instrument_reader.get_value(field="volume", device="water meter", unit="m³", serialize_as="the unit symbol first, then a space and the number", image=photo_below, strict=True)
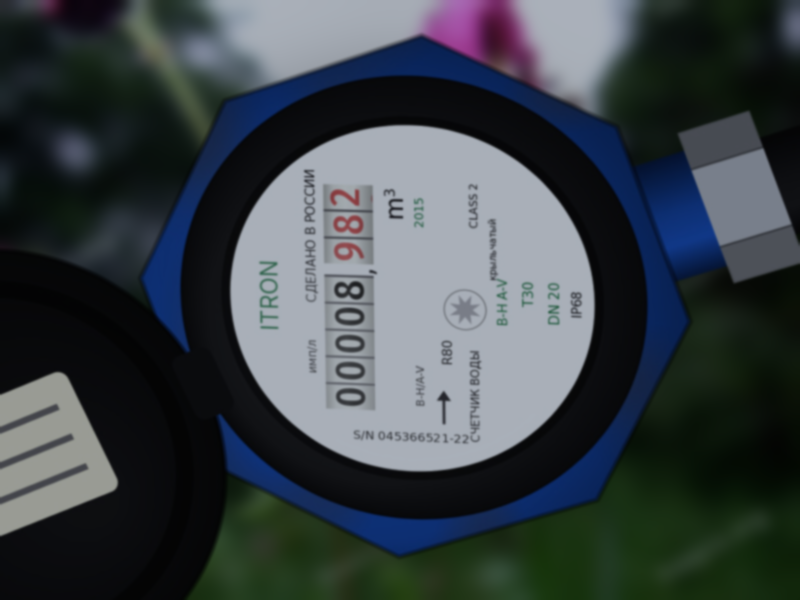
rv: m³ 8.982
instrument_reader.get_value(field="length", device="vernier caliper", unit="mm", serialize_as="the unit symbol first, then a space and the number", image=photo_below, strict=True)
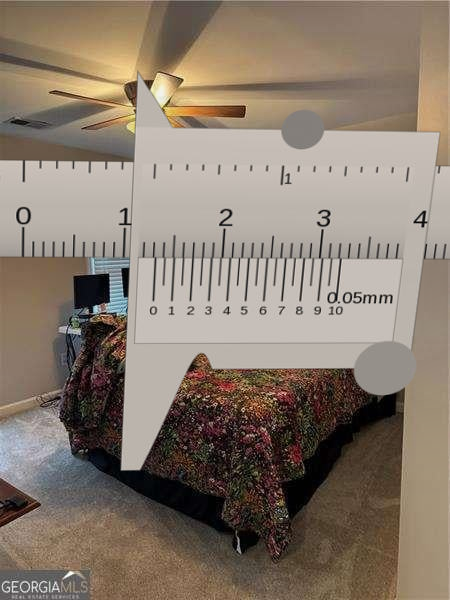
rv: mm 13.2
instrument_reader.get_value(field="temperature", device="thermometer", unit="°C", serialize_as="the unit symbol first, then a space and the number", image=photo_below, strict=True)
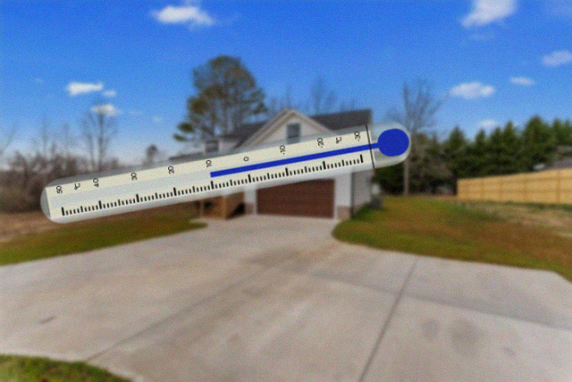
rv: °C 10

§

Extract each line of the entries above that contains the string "temperature", copying it in full.

instrument_reader.get_value(field="temperature", device="thermometer", unit="°C", serialize_as="the unit symbol first, then a space and the number", image=photo_below, strict=True)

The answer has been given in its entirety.